Für Vivian Offiah war früh klar, dass sie Therapeutin im Gesundheitsbereich werden möchte. So entschied sie sich dazu, ein Ausbildungspraktikum in der Raphaelsklinik in Münster zu absolvieren: „Dort habe ich schon gemerkt, dass mir das Krankenhaus als Arbeitsplatz gut gefällt. Ein Bericht über den ersten Reha-Anbau hat mich auf das St. Josef-Stift aufmerksam gemacht, und ich habe ich mich nach meiner Ausbildung für eine Vollzeitstelle als Masseurin und medizinische Bademeisterin beworben“, erinnert sie sich. Auf ihre damalige Seheinschränkung wurde im Therapiezentrum von Anfang an Rücksicht genommen und Pläne beispielsweise mit großer und fetter Schrift ausgedruckt. Vivian Offiah war direkt überzeugt: „Das hat persönlich und von den Anforderungen einfach gepasst. Und diese Rückmeldung habe ich zum Glück auch zurückbekommen. Jetzt bin ich schon seit 2012 mit dabei.“ Seit sie 2024 mit Rheuma diagnostiziert wurde, nimmt sie im St. Josef-Stift auch rheumatische Behandlungsangebote in Anspruch.

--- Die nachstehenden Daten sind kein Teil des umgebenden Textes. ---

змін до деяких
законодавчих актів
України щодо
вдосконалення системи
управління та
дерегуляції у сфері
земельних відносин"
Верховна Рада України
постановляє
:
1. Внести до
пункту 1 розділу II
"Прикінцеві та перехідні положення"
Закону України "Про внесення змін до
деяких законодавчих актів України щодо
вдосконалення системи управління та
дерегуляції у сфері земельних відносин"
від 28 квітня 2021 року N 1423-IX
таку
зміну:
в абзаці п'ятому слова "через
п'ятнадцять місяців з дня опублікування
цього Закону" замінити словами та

„Viele, die ich behandelt habe, gehen mit einem Lächeln auf den Lippen heraus. Sie merken dann ‚Oh, trotz meiner Krankheit oder Einschränkung geht ja doch was!‘, und das freut mich dann auch“
- Vivian Offiah, Masseurin im Therapiezentrum
Mittlerweile kann Vivian Offiah nur noch hell und dunkel unterscheiden, beim Lesen und für den Überblick über ihre Umgebung hilft ihr deswegen eine Kamera: „Das ist eine ‚Orcam‘, sie kann Texte, Gesichter, Geld und vieles mehr erkennen“, erklärt die Masseurin das kleine, auf Knopfdruck sprechende Gerät, das an ihrer Brille befestigt ist.

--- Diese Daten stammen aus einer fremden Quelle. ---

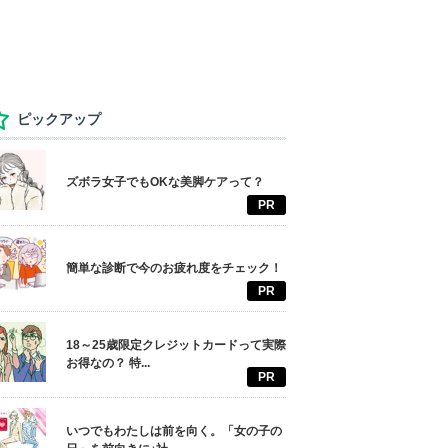
ピックアップ
ズボラ女子でもOKな美脚ケアって？
PR
簡単な診断で今のお疲れ度をチェック！
PR
18～25歳限定クレジットカードって実際
お得なの？ 特...
PR
いつでもわたしは前を向く。「女の子の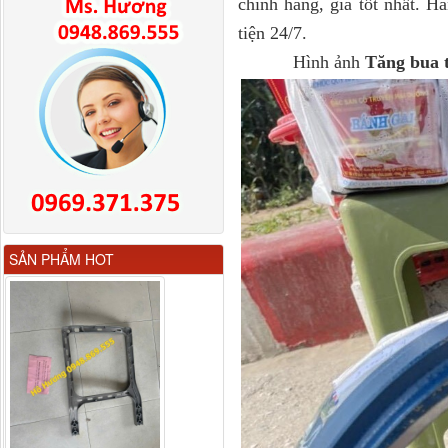
chính hãng, giá tốt nhất. 
tiện 24/7.
Hình ảnh
Tăng bua 
Gương chiếu hậu FAW
SẢN PHẨM HOT
JH6 có sấy...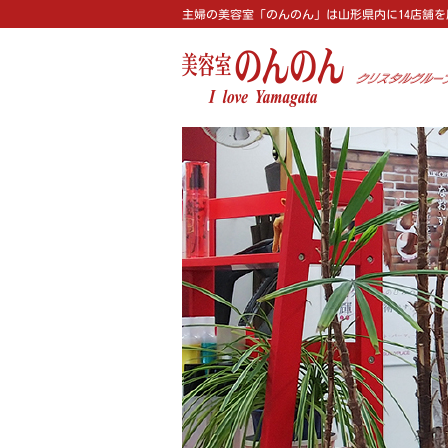
主婦の美容室「のんのん」は山形県内に14店舗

Weitere wichtige Hilfsmittel sind für sie die Sprachausgaben an Handy und Computer, aber auch ihre Kolleginnen und Kollegen am Arbeitsplatz: „Ich zögere nicht nach Hilfe zu fragen. Wie soll man jemandem helfen, der sich nicht meldet?“, sagt sie lachend und ergänzt: „Viele nehmen Rücksicht und achten darauf, dass um meinen Arbeitsplatz herum keine Gegenstände oder andere Hindernisse liegen. So kann ich beispielsweise problemlos allein den Wasserkocher für die heiße Rolle bedienen.“ Im Gemeinschaftsraum der Therapeutinnen und Therapeuten hat sie einen festen Platz, und auch die Mitarbeitenden der Therapieplanung stehen ihr jederzeit zur Seite.
Ihre Blindheit empfindet Vivian Offiah als Vorteil: „Mein Handgefühl ist noch besser geworden. Ich habe zum Beispiel eine Thrombose bei einer Patientin ertastet, die niemand bemerkt hatte. Daraufhin wurde ihre Behandlung angepasst“, erzählt sie. Hinzu komm die besondere Arbeitsweise im Stift: „Es sprechen alle respektvoll und wertschätzend miteinander. Wenn mir bei einer Behandlung etwas auffällt, wie zum Beispiel die Thrombose, dann gebe ich es an die behandelnden Ärztinnen und Ärzte weiter, und es wird dann auch ernst genommen. Das ist wirklich ein schönes Miteinander“, sagt sie. „Allerdings leiste ich bei den Patientinnen und Patienten jeden Tag auch Aufklärungsarbeit. Viele fragen mich, warum arbeitest du? Du bist doch blind? Ich frage dann zurück: Warum nicht? Ich kann es doch, warum sollte ich es dann nicht machen? Ich möchte auch zeigen was ich kann“, stellt sie klar. Für Vivian Offiah ist das eine wichtige Nachricht. Sie ist der Meinung: „Egal, welche Behinderung man hat: Wenn ich die äußeren Bedingungen meinem Körper und meinen Bedürfnissen anpassen kann, kann ich alles schaffen.“
Mit ihrer Expertise und ihrem Feingefühl hat sie schon einigen Patientinnen und Patienten geholfen: „Viele, die ich behandelt habe, gehen mit einem Lächeln auf den Lippen heraus. Sie merken dann ‚Oh, trotz meiner Krankheit oder Einschränkung geht ja doch was!‘, und das freut mich dann auch“, erzählt sie. „Man muss sich darauf einlassen, sich selbst neu kennenzulernen. Nicht nur privat, sondern auch beruflich“, sagt sie.